DESCRIPTION OF THE TASK - Before the material, write out the part of the text on the 1999 Leonids starting at "The Leonids 1999" and ending at "a major shower.", copying it word for word.

** Opening TEXT SHOWN block **

The Leonids 1999

Fine Display in 1999!

The first reports from Europe about observations of this year's Leonid meteors were received at ESO, just before 5 hrs MET (4 hrs UT). They indicated moderately intensive activity, with the maximum at about the time predicted (2 hrs UT). The peak may accordingly have been at about 15-20 meteors/min, possibly even higher. Despite clouds in most places, the observers were delighted!

Later reports from sites with clearer views contained higher numbers, up to 50-60 meteors/min. This corresponds to a major shower.

The following brief report summarises the event. It was published on November 18 on IAU Circular 7311 by the IAU Central Bureau for Astronomical Telegrams (CBAT): A pronounced peak in Leonid meteor activity occurred for about an hour centered on about Nov. 18d02h05m UT, agreeing very closely with predictions by Asher (1999, MNRAS 307, 919) and McNaught and Asher (1999, WGN 27, 85), which in turn suggest that the observed activity represents debris ejected from comet 55P/Tempel-Tuttle three revolutions ago. G. M. Hurst, Basingstoke, England, forwards a report from J. Mason that observations by members of the British Astronomical Association located north of Sharm El Sheikh, Egypt, revealed as many as 50 Leonids/min for a few minutes around the peak. Numerous other visual reports from observers in Jordan, Israel, Spain, and Portugal give similar results, as do data from radar monitoring by P. Pridal and R. Stork (Ondrejov) and radio monitoring by K. Suzuki (Toyokawa, Japan) and C. Steyaert (Mol, Belgium).

** Closing TEXT SHOWN block **
** Opening ENTRIES SHOWN block **

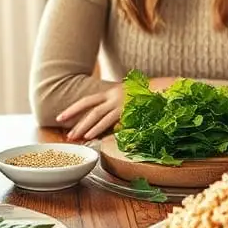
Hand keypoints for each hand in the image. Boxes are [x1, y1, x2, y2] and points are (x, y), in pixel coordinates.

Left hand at [59, 77, 176, 141]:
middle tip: (61, 127)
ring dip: (83, 127)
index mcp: (112, 91)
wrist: (166, 90)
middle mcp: (113, 94)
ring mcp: (119, 101)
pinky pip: (108, 120)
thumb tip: (108, 121)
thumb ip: (118, 108)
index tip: (61, 117)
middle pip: (88, 105)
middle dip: (72, 117)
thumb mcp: (130, 99)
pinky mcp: (126, 109)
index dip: (74, 109)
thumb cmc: (149, 97)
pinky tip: (90, 135)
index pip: (88, 100)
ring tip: (73, 137)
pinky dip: (98, 128)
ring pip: (96, 114)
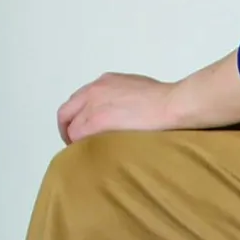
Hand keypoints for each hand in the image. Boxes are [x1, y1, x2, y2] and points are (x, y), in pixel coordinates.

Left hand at [57, 73, 177, 144]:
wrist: (173, 104)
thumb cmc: (168, 100)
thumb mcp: (141, 89)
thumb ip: (126, 97)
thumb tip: (127, 114)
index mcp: (105, 82)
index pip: (81, 100)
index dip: (80, 117)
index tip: (87, 131)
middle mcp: (93, 91)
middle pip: (66, 112)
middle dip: (69, 130)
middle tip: (79, 146)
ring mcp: (92, 106)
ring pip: (71, 127)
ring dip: (76, 141)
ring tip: (87, 155)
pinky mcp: (96, 122)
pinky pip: (78, 137)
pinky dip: (80, 147)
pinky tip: (89, 157)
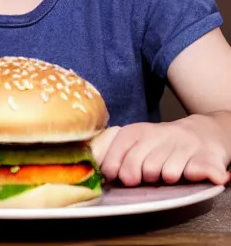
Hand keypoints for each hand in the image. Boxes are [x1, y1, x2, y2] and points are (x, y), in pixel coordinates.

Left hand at [96, 115, 230, 186]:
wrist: (202, 132)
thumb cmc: (162, 144)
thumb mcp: (138, 143)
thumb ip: (120, 155)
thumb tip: (103, 172)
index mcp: (140, 132)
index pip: (122, 148)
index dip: (115, 166)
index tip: (115, 177)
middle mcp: (162, 135)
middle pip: (145, 166)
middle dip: (140, 177)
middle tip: (143, 179)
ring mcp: (186, 146)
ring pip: (168, 172)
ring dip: (166, 178)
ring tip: (168, 174)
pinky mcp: (208, 157)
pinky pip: (197, 170)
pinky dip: (194, 174)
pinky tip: (190, 173)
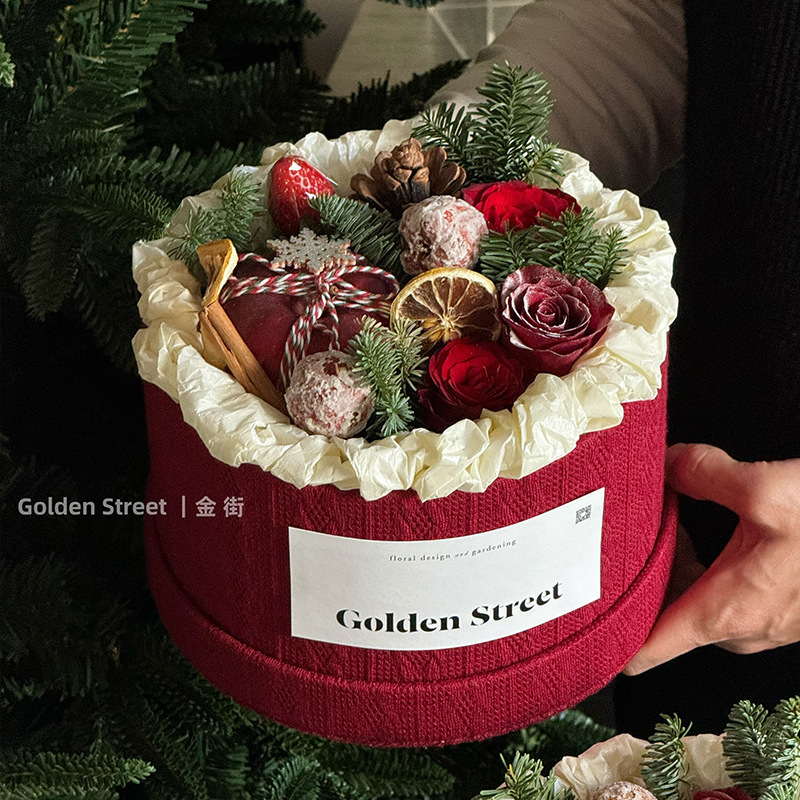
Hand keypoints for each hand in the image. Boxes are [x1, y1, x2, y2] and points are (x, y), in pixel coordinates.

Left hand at [623, 443, 799, 674]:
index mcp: (722, 614)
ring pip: (687, 597)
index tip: (574, 615)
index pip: (643, 652)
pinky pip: (716, 589)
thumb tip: (664, 460)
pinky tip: (697, 522)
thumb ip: (701, 471)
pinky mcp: (771, 606)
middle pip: (658, 613)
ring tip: (659, 518)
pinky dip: (699, 560)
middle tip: (618, 532)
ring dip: (670, 562)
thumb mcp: (767, 490)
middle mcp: (734, 628)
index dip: (605, 639)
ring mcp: (755, 621)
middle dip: (637, 574)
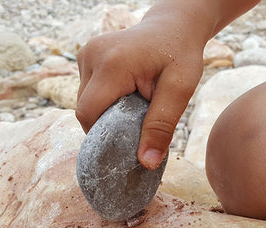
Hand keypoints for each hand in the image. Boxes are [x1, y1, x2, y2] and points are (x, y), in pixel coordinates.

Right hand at [76, 14, 205, 168]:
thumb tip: (146, 163)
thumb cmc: (180, 55)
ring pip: (85, 100)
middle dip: (107, 124)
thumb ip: (162, 126)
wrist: (174, 26)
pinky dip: (104, 100)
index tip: (126, 144)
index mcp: (111, 65)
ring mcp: (86, 53)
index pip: (89, 114)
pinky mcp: (86, 55)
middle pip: (85, 109)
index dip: (103, 136)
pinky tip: (125, 95)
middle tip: (135, 126)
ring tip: (132, 106)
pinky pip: (88, 90)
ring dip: (106, 111)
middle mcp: (91, 56)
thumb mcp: (180, 90)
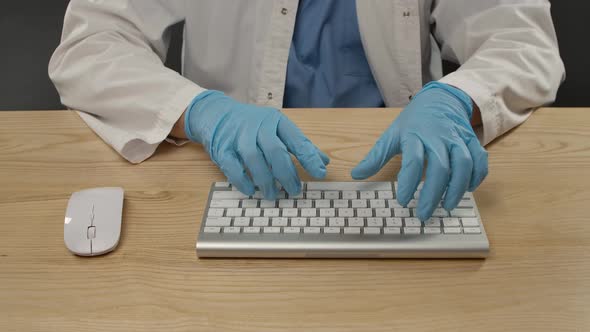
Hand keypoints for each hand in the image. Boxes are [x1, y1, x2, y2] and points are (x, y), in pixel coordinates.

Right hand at [185, 90, 329, 198]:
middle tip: (295, 191)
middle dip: (287, 174)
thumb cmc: (253, 124)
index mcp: (276, 121)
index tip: (320, 173)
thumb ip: (300, 144)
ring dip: (265, 180)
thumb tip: (324, 161)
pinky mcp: (223, 148)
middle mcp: (258, 127)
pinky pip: (233, 166)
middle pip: (275, 151)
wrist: (216, 113)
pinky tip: (251, 191)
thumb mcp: (278, 128)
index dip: (309, 158)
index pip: (296, 140)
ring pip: (254, 159)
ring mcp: (239, 137)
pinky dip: (243, 181)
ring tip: (273, 195)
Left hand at [351, 82, 487, 220]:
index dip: (409, 182)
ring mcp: (458, 138)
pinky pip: (480, 160)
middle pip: (440, 167)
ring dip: (457, 188)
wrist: (440, 100)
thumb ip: (375, 157)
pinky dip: (476, 177)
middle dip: (433, 194)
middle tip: (423, 214)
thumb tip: (356, 175)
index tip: (403, 201)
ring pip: (464, 164)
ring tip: (447, 206)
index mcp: (415, 135)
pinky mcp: (472, 141)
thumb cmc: (414, 122)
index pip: (413, 160)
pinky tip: (467, 190)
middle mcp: (439, 137)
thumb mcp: (391, 135)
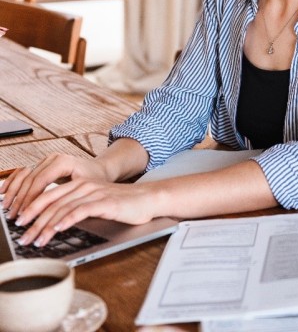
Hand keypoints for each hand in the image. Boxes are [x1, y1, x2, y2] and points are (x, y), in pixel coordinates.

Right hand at [0, 153, 107, 220]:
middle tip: (14, 216)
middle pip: (30, 179)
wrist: (99, 170)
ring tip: (6, 208)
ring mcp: (46, 160)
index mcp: (63, 161)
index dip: (30, 198)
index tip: (24, 213)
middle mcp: (53, 158)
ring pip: (24, 175)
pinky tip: (3, 192)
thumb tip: (52, 216)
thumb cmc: (95, 180)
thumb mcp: (86, 189)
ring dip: (13, 192)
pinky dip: (13, 182)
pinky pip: (23, 172)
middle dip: (20, 199)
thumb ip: (69, 199)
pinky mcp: (42, 164)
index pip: (41, 180)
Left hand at [11, 178, 155, 247]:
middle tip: (22, 237)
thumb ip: (77, 208)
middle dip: (33, 221)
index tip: (20, 224)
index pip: (49, 195)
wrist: (149, 198)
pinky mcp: (106, 202)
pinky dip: (66, 220)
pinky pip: (81, 210)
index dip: (32, 209)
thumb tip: (54, 225)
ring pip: (63, 208)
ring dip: (46, 226)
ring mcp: (95, 193)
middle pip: (52, 202)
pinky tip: (57, 229)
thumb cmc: (124, 204)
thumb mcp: (97, 204)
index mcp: (81, 184)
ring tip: (36, 240)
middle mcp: (85, 186)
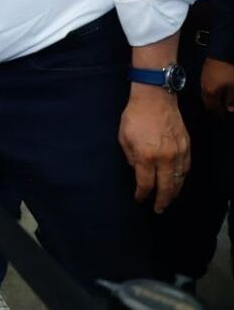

** Closing ENTRIES SHOWN block **

RESULT -
The Leonids 1999

Fine Display in 1999!

The first reports from Europe about observations of this year's Leonid meteors were received at ESO, just before 5 hrs MET (4 hrs UT). They indicated moderately intensive activity, with the maximum at about the time predicted (2 hrs UT). The peak may accordingly have been at about 15-20 meteors/min, possibly even higher. Despite clouds in most places, the observers were delighted!

Later reports from sites with clearer views contained higher numbers, up to 50-60 meteors/min. This corresponds to a major shower.